### [Document segment]
..........
Understanding ONNX: The Open Neural Network Exchange Format

Introduction

With the growing interest in Deep Learning and AI, the need to explore and experiment with different machine learning frameworks becomes essential. However, the community often faces the challenge of interoperability between these frameworks. To address this, the Open Neural Network Exchange (ONNX) format comes into the picture.

What is ONNX?

ONNX is an open standard format for AI and machine learning models that provides interoperability between different ML frameworks. It was created by Facebook and Microsoft in collaboration with other prominent companies like IBM, Huawei, Intel, and AMD. The ONNX format encodes model architecture and learned parameters in a manner that permits models to be transferred between frameworks.

Benefits of ONNX

The universal character of ONNX offers several benefits:

Interoperability: Models trained in one framework, like TensorFlow or PyTorch, can be exported to another for inference. It breaks down the barriers that often segregate teams working with different ML tools.
Portability: ONNX model files can be deployed on various platforms, whether it's cloud, edge devices, or local machines with ease.
Optimized Inference: ONNX also provides access to the ONNX Runtime, a performance-focused engine for deploying ML models.

Creating an ONNX Model

Creating an ONNX model is as simple as exporting trained models from supported ML frameworks. Here's a simple example considering PyTorch:

import torch
import torchvision

model = torchvision.models.resnet50(pretrained=True)
..........
### [Information supplied]
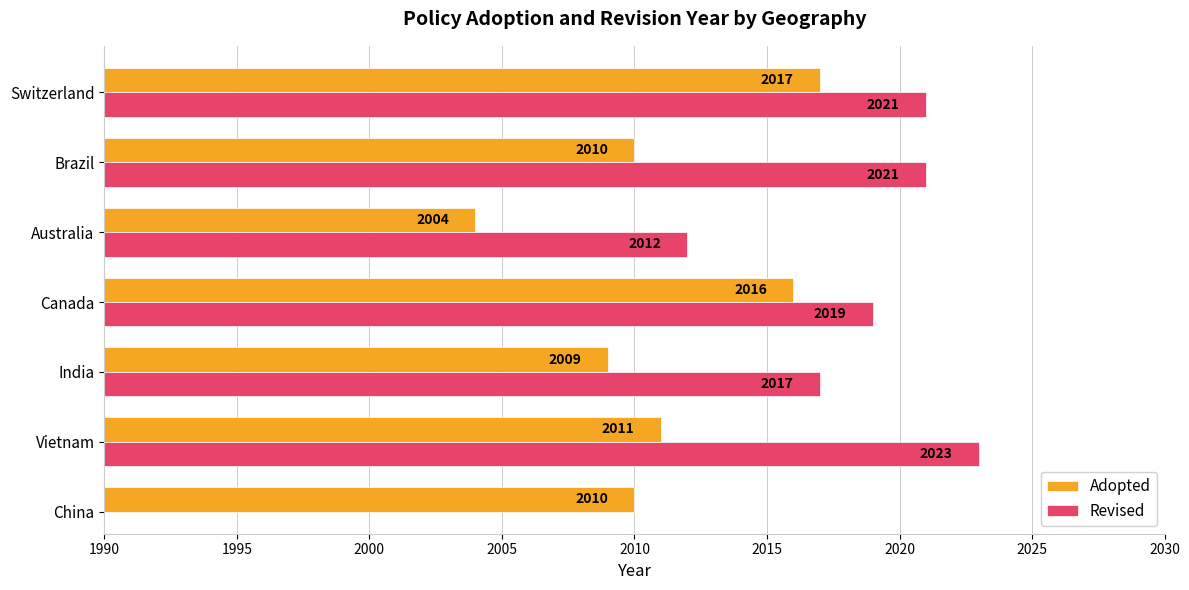

Which series has the largest total across all categories?

Adopted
..........
### [Goal of the exercise]
Repeat word for word the passage of the ONNX article between "The universal character" and "deploying ML models.", inclusive. The material above comes from a separate source.

### [Task response]
The universal character of ONNX offers several benefits:

Interoperability: Models trained in one framework, like TensorFlow or PyTorch, can be exported to another for inference. It breaks down the barriers that often segregate teams working with different ML tools.
Portability: ONNX model files can be deployed on various platforms, whether it's cloud, edge devices, or local machines with ease.
Optimized Inference: ONNX also provides access to the ONNX Runtime, a performance-focused engine for deploying ML models.